Dataset records below:
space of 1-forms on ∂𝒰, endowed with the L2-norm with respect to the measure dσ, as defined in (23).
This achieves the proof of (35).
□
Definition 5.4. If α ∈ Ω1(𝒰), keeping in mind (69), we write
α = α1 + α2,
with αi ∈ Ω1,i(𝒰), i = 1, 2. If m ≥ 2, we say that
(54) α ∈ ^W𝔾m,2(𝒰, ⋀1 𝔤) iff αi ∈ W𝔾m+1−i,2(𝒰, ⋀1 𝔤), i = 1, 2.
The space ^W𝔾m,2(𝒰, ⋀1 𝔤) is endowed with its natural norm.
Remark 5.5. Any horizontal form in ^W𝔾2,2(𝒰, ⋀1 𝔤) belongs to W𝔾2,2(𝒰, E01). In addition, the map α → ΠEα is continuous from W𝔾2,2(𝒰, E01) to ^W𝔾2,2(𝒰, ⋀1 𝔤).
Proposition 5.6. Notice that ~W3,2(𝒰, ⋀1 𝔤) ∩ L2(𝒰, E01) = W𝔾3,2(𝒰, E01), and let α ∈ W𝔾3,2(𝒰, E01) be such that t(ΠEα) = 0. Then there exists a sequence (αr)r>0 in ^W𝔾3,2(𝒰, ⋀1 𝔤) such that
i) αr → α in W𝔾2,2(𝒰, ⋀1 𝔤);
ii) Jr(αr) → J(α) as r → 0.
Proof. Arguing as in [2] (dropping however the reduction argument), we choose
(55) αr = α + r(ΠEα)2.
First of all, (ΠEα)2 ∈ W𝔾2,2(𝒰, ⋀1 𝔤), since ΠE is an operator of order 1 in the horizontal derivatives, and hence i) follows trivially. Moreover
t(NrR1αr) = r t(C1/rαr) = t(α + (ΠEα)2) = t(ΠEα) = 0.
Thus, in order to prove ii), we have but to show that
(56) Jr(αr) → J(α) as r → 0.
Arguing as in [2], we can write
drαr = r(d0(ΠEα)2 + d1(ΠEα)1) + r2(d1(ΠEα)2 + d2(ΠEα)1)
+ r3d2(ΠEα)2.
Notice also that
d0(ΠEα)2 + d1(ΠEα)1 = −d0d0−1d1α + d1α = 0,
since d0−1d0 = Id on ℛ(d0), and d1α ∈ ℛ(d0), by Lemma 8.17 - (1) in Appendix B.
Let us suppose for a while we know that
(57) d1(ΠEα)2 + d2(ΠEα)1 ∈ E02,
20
End of Dataset records.
_Exercise instructions_
Reproduce all the data precisely, word for word.

_Answer below_
space of 1-forms on ∂𝒰, endowed with the L2-norm with respect to the measure dσ, as defined in (23).
This achieves the proof of (35).
□
Definition 5.4. If α ∈ Ω1(𝒰), keeping in mind (69), we write
α = α1 + α2,
with αi ∈ Ω1,i(𝒰), i = 1, 2. If m ≥ 2, we say that
(54) α ∈ ^W𝔾m,2(𝒰, ⋀1 𝔤) iff αi ∈ W𝔾m+1−i,2(𝒰, ⋀1 𝔤), i = 1, 2.
The space ^W𝔾m,2(𝒰, ⋀1 𝔤) is endowed with its natural norm.
Remark 5.5. Any horizontal form in ^W𝔾2,2(𝒰, ⋀1 𝔤) belongs to W𝔾2,2(𝒰, E01). In addition, the map α → ΠEα is continuous from W𝔾2,2(𝒰, E01) to ^W𝔾2,2(𝒰, ⋀1 𝔤).
Proposition 5.6. Notice that ~W3,2(𝒰, ⋀1 𝔤) ∩ L2(𝒰, E01) = W𝔾3,2(𝒰, E01), and let α ∈ W𝔾3,2(𝒰, E01) be such that t(ΠEα) = 0. Then there exists a sequence (αr)r>0 in ^W𝔾3,2(𝒰, ⋀1 𝔤) such that
i) αr → α in W𝔾2,2(𝒰, ⋀1 𝔤);
ii) Jr(αr) → J(α) as r → 0.
Proof. Arguing as in [2] (dropping however the reduction argument), we choose
(55) αr = α + r(ΠEα)2.
First of all, (ΠEα)2 ∈ W𝔾2,2(𝒰, ⋀1 𝔤), since ΠE is an operator of order 1 in the horizontal derivatives, and hence i) follows trivially. Moreover
t(NrR1αr) = r t(C1/rαr) = t(α + (ΠEα)2) = t(ΠEα) = 0.
Thus, in order to prove ii), we have but to show that
(56) Jr(αr) → J(α) as r → 0.
Arguing as in [2], we can write
drαr = r(d0(ΠEα)2 + d1(ΠEα)1) + r2(d1(ΠEα)2 + d2(ΠEα)1)
+ r3d2(ΠEα)2.
Notice also that
d0(ΠEα)2 + d1(ΠEα)1 = −d0d0−1d1α + d1α = 0,
since d0−1d0 = Id on ℛ(d0), and d1α ∈ ℛ(d0), by Lemma 8.17 - (1) in Appendix B.
Let us suppose for a while we know that
(57) d1(ΠEα)2 + d2(ΠEα)1 ∈ E02,
20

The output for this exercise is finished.